Patients were enrolled in a prospective registry (2005-2022) and underwent blood draws at baseline, throughout NAC, and 6- and 12-months post-surgery. CTCs were enumerated using CellSearchTM and ctDNA quantification was performed using Oncomine Pan-Cancer Cell-Free Assay. Patients with ≥ 1 CTC or ctDNA variant detected post-surgery were included in the positive CTC or ctDNA cohort, respectively. Wilcoxon rank-sum and Fisher’s exact tests were used to compare between groups and Kaplan-Meier method was used for survival estimates.

Results

Of the 111 patients included, median age was 50.5 years (IQR 17) and BMI was 29.3 kg/m2 (11.3). Most patients were White (84, 75.7%) with stage III (93, 83.8%), node-positive (106, 95.5%), and high grade (79, 70.5%) disease. Almost all received trimodality therapy (109, 98.2%) with a pCR rate of 35.1% (39). At a median follow-up of 7.1 years (95% CI 4.7-9.4), overall survival (OS) was 72.3% and recurrence rate was 43.2%. Among the pCR cohort, post-surgery MRD rates ranged from 23.1-36%. Compared to the pCR cohort, patients without pCR had higher ctDNA positivity at 6-months post-op (50% vs. 23.1%, p = 0.08) and significantly higher CTC positivity at 12-months post-op (52.1% vs. 28.1%, p = 0.04).
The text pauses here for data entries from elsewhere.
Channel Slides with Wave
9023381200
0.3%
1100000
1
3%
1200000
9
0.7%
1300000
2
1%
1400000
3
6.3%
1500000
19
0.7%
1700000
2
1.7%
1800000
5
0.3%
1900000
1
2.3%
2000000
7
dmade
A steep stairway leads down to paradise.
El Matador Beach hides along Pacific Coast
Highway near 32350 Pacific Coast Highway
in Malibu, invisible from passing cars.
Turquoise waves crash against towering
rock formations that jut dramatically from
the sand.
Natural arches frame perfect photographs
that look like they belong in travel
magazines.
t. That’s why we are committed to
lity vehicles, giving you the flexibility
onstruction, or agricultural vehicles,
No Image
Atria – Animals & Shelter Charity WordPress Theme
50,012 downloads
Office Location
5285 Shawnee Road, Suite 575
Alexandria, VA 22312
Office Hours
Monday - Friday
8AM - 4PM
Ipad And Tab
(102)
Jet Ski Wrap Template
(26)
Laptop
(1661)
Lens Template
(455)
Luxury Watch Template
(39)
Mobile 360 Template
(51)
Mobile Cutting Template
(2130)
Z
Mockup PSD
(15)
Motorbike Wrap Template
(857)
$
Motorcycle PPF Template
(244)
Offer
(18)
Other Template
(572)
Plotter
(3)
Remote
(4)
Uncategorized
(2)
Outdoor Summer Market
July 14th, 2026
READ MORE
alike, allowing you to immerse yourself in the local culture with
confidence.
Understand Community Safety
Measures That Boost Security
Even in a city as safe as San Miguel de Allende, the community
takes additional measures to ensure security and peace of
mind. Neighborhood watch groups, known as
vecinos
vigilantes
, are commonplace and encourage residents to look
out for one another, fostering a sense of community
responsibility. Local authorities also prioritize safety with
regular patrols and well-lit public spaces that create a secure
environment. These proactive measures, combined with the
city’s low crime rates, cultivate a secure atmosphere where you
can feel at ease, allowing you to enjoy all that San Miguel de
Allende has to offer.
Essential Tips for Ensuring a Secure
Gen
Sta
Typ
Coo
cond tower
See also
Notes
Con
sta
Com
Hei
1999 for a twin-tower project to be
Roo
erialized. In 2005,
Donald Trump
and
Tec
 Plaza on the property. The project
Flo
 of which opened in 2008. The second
Presence of any CTCs after surgery led to worse OS, progression-free survival (PFS), and shorter time to recurrence (p = 0.031, 0.005, and 0.003, respectively). There were no differences in OS, PFS, and time to recurrence by ctDNA status. When CTC and ctDNA were combined, there was an overall trend of worse OS and shorter time to recurrence among patients with positive CTC/ctDNA compared to those with negative CTC/ctDNA (6-year OS: 47.1% vs. 80%, p = 0.08).

Conclusions

A high proportion of IBC patients had persistent MRD despite achieving pCR. Longitudinal assessment of the molecular landscape is necessary for optimal risk stratification in patients with IBC.

Clinical trial identification

Editorial acknowledgement

Legal entity responsible for the study

The authors.

Funding

NIH/NCI Cancer Center Support Grant (award number P30 CA016672), Biostatistics Resource Group.

Disclosure

All authors have declared no conflicts of interest.